[Date Prev][Date Next][Thread Prev][Thread Next][Date Index][Thread Index]

[HTCondor-users] Fwd: Re: Docker universe ImageSize/MemoryUsage



So this error seems intermittent (maybe multiple jobs on a single machine? boto3 multi-part upload?). I've tried executing this job as a bare-bone docker run and the MEM USAGE "docker stats" seems reasonably within the LIMIT and the job finished successfully.

Also,
1. From the job.log, the HUGE MemoryUsage is reported immediately after the job starts executing on the worker machine. Does that have anything to do with how condor_starter wraps docker?
2. Shouldn't condor ideally have complained/HELD with "Docker job has gone over the memory limit" log?


From: Greg Thain <gthain@xxxxxxxxxxx>
Sent: Monday, August 7, 2017 6:30 AM
To: Sitharaman, Harish Mahadevan
Subject: Re: [HTCondor-users] Docker universe ImageSize/MemoryUsage
 
On 08/06/2017 01:36 PM, Sitharaman, Harish Mahadevan wrote:
Hello,
 
We’re using Condor’s Docker universe (HTCondor 8.6.1 , Docker 1.27) on amazon ec2 instances wherein jobs are being terminated intermittently (the same job executes successfully sometimes) when the reported MemoryUsage exceeds un-reasonably higher than the specified RequestMemory. This was NOT the case earlier when we ran the same jobs on HTCondor’s Standard Universe with own wrapper to execute Docker run. Any suggestion/help would be appreciated:
 

If you have a vanilla job that just executes "docker run ...", then the job proper is a child process of the docker daemon, not of the condor_starter (unless you also started the docker daemon under the starter yourself), and so the memory that condor knows about and reports in this case never includes the memory that the job proper uses.

If you run the job by hand under docker, can you query the memory used with the docker stats command?

-greg

SUPPLIED DATA:
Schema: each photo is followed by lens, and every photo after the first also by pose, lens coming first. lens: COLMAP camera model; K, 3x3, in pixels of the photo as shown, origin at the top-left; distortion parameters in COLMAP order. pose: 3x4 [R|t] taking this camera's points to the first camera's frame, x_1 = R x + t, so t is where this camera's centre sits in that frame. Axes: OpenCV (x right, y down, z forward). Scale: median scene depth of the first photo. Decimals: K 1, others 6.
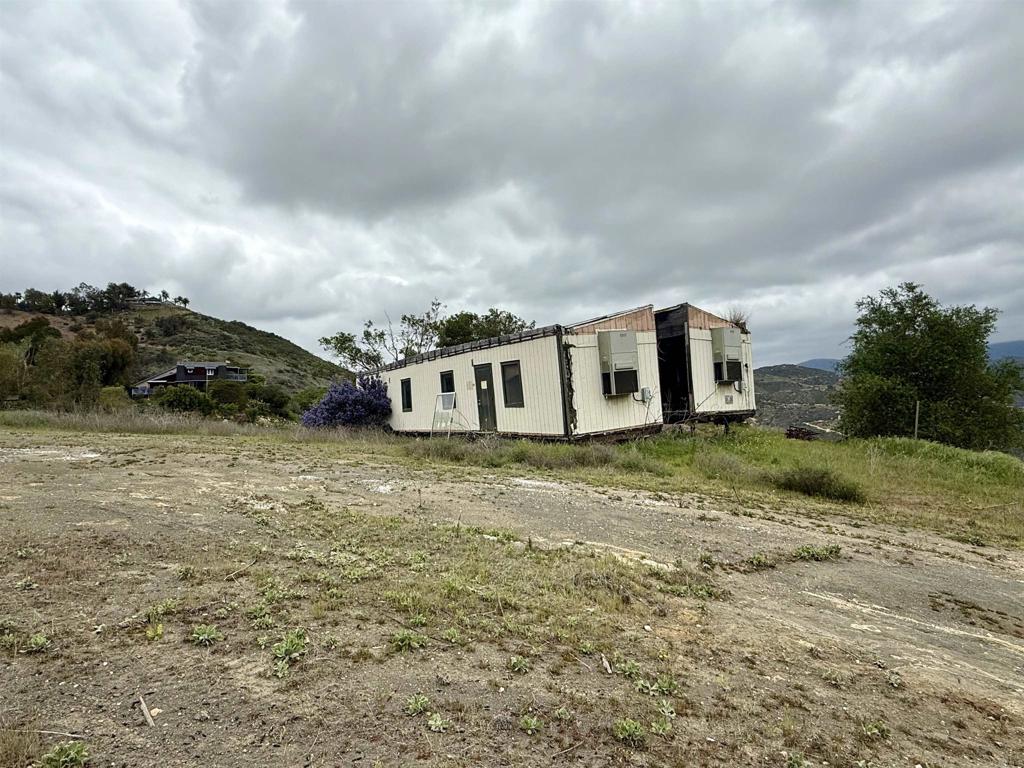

PROBLEM REQUIREMENTS: From the HTCondor mailing-list thread on Docker memory usage, reproduce word for word the passage that begins at the words "[Date Prev][Date Next][Thread" and stops after "job finished successfully.".

REPLY TO THE TASK:
[Date Prev][Date Next][Thread Prev][Thread Next][Date Index][Thread Index]

[HTCondor-users] Fwd: Re: Docker universe ImageSize/MemoryUsage



So this error seems intermittent (maybe multiple jobs on a single machine? boto3 multi-part upload?). I've tried executing this job as a bare-bone docker run and the MEM USAGE "docker stats" seems reasonably within the LIMIT and the job finished successfully.